Boston Rockhoppers
- Founded: 2012
- Based in: Marlborough, Massachusetts
- Arena: New England Sports Center
- Colors: Blue, Orange, Yellow, White
- Head coach: Jack Piatelli
- General manager: Anthony Fitti
- Championships: 2012
- Website: bostonrockhoppers.com

= Boston Rockhoppers =

The Boston Rockhoppers were an American indoor lacrosse team based in Marlborough, Massachusetts. Formerly a North American Lacrosse League member, the Rockhoppers played their home games at New England Sports Center.

On June 18, 2013, the Rockhoppers and the rest of the North American Lacrosse League announced that they would suspend operations.

==History==
The franchise was announced as an expansion member of the North American Lacrosse League on January 14, 2012.

Originally scheduled to be a 2013 expansion team, due to initial struggles and as a result of the NALL and PLL split, the Rockhoppers moved up their first season to 2012.

On March 2, 2012, the Rockhoppers faced-off against the Kentucky Stickhorses in the first game between two NALL franchises. The Stickhorses won 19–14.

The two teams opened the 2013 season, with the Rockhoppers winning 10–9.

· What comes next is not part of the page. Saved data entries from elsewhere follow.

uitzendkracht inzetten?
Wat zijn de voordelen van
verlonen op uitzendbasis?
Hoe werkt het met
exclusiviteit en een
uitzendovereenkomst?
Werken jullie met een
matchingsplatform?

After leading the league in goals per game with 16, they played in the championship game against the Kentucky Stickhorses.

==2013 Roster==
2013 Boston Rockhoppers
| Number | Player's Name | Position | College | Height | Weight |
| 1 | Malcolm Chase IIIII | D | Whittier | | |
| 2 | Tim Fallon | F | Hartford | | |
| 13 | Cameron Lao-Gosney | T | Lehigh | | |
| 14 | Jon Hayes | D | Western New England | | |
| 15 | Peter Vlahakis | F | Fairfield | 5 ft 10 in | |
| 16 | Ryan Hoffmeister | F | Hartwick | | |
| 17 | Andrew Kirkaldy | F | Gordon | | |
| 18 | Greg Paul | F | | | |
| 21 | Ethan Vedder | D | Cornell | | |
| 24 | Matt Levesque | T | Skidmore | | |
| 40 | Kyle Barnett | D | | | |
| 41 | Mike Stone | F | Middlebury | | |
| 44 | Greg Rogowski | F | Merrimack | | |
| 50 | Marty Bowes | T | Hartford | | |
| 50 | Steve Kennedy | T | Clarkson | | |
| 55 | Tom Palasek | F | Syracuse | | |
| 60 | Ryan Hotaling | T | Nazareth | | |
| 65 | Nick Schroeder | G | | | |
| 66 | Lantz Carter | T | Salisbury | | |
| 44 | Colton Vosburgh | T | Penn. State | | |
| 70 | Roman Lao-Gosney | T | Lehigh | | |
| 77 | Steve Trocki | F | St. Anselm | | |
| 80 | TJ Dahill | F | Wentworth | | |
| 88 | Vincent Talbot | G | | | |
| | Mike Vergano | G | | | |
| | Chris Hettler | G | | | |

==2013 Schedule==
2013 Boston Rockhoppers Season
| Date & Time | Away team | Score | Home team | Score | Game Notes |
| January 5 @ 7:00 PM | Boston | 10 | Kentucky Stickhorses | 9 | |
| January 12 @ 7:00 PM | Baltimore Bombers | 17 | Boston | 16 | Overtime |
| January 19 @ 7:00 PM | Kentucky Stickhorses | 9 | Boston | 16 | |
| January 27 @ 3:00 PM | Boston | 20 | Baltimore Bombers | 9 | |
| February 2 @ 7:00 PM | Rhode Island Kingfish | 7 | Boston | 20 | |
| February 17 @ 3:00 PM | Boston | 18 | Baltimore Bombers | 9 | |
| February 23 @ 7:00 PM | Rhode Island Kingfish | 14 | Boston | 15 | Postponed until March 9 |
| March 2 @ 7:00 PM | Boston | 16 | Kentucky Stickhorses | 13 | |
| March 9 @ 7:00 PM✝ | Kentucky Stickhorses | N/A | Boston | N/A | CANCELED |
| March 16 @ 7:00 PM✝ | Baltimore Bombers | N/A | Boston | N/A | CANCELED |

✝ Games canceled to Baltimore Bombers mid-season fold.